Narsice Sailvail’s US Patent 211,477 issue date occurred Jan. 21, 1879 and can be viewed at tinyurl.com/y9vwhkb.

US Patent 774,543 was listed as PARTY LINE TELEPHONE SYSTEM.

This patent was filed Nov. 20, 1903 by Felton Vollmer, a person whose name is well- known to those of us who grew up in Winsted.

Felton Vollmer was Winsted’s first mayor.

The patent description starts with, “Be it known that I, Felton Vollmer, a citizen of the United States, and a resident of Winsted, in the County of McLeod and State of Minnesota, have invented a new and Improved Party-Line Telephone System, of which the following is a full, clear, and exact description.”

Vollmer goes on and gives a very truthful description of a telephone party-line, which this humble old telephone man can appreciate.

Three pages of drawings are shown by the inventor, and the next few pages of the patent description are exceptionally defined, insofar as the specific schematic description of materials used.

Felton Vollmer describes in precise detail how the contact-springs, magnets, ohms, resistance (resistors) wires, and other intricate components are attached and used.

Vollmer’s final summation of his invention is well worth reading.

Felton Vollmer’s US Patent number 774,543 issue date was Nov. 8, 1904. It can be seen at tinyurl.com/yazg94v.

Enoch E. Ritchie of Howard Lake Minnesota filed US Patent number 549,535 June 28, 1895 titled WASHING MACHINE.

In his patent application, Ritchie says about his invention, “The invention relates to improvements in washing-machines.”

Ritchie also states, “The object of the present invention is to improve the construction of washing-machines, and to provide a simple and inexpensive one which will enable the operation of washing to be rapidly and thoroughly effected without injuring the fabrics, and at the expenditure of a minimum amount of labor.”

The patent also includes two well-drawn diagrams of his improved washing machine.

Ritchie’s US Patent number 549,535 issue date was Nov. 12, 1895 and can be seen at tinyurl.com/yfhxyg7.

Sept. 5, 1882, Stephen Woodard of Delano, MN filed US Patent 276,950 titled as SIDING BRACKET.

Woodards begins his patent description with, “This invention has for its objects to provide an improved bracket to be employed for supporting the sidings in the construction of frame buildings while they are being nailed to the frame-work of the building and adjusting them to any desired position accurately and without trouble, as more fully hereinafter specified.”

A detailed drawing of the siding bracket is included in his patent.

Woodard’s US Patent number 276,950 issue date was May 1, 1883 and can be seen at tinyurl.com/yk8b647.

US Patent number 461,543 which was filed Dec. 27, 1890, belongs to Charles J. Carlson, of Cokato, MN.

Carlson’s patent was titled CURRY-COMB AND CLEANER.

I admit, I am not up on my curry combs, so I checked the Oxford pocket dictionary and found they are “. . . used for removing dirt out of a horse’s coat or for cleaning brushes with which a horse is being groomed.”

Carlson states on his patent, “The invention relates to improvements in curry-combs and cleaners.
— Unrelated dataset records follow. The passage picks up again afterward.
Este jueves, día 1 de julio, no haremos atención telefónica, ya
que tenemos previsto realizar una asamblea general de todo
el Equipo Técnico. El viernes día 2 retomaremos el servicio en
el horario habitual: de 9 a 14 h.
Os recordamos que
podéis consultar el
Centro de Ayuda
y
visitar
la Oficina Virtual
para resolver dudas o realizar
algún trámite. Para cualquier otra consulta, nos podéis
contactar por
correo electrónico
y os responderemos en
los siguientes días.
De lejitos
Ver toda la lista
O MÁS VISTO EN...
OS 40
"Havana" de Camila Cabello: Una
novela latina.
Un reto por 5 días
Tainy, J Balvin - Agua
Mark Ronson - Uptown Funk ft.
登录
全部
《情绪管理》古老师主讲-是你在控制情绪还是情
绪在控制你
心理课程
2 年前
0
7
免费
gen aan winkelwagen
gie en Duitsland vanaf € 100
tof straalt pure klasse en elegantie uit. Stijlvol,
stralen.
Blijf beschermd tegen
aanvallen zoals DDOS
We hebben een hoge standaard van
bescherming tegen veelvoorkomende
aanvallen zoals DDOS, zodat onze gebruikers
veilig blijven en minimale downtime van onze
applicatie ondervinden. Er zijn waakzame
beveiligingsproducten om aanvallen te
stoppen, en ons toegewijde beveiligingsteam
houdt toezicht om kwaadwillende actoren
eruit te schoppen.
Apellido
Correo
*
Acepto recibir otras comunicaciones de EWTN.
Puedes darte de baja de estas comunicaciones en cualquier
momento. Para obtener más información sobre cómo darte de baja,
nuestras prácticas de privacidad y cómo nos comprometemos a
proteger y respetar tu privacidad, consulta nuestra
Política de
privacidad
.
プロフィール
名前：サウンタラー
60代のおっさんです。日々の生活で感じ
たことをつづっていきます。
The object of the present invention is to provide a simple and inexpensive curry-comb and means for readily and effectively cleaning the same.”

Three nicely drawn diagrams of the curry-comb and cleaner are attached to the patent as well.

Carlson’s US Patent number 461,543 issue date was Oct. 20, 1891 and you can see it at tinyurl.com/y932hxp.

The patent information I used for this column was obtained from the beta web site at: google.com/patents.

The web site patft.uspto.gov is for the official United States Patent and Trademark Office.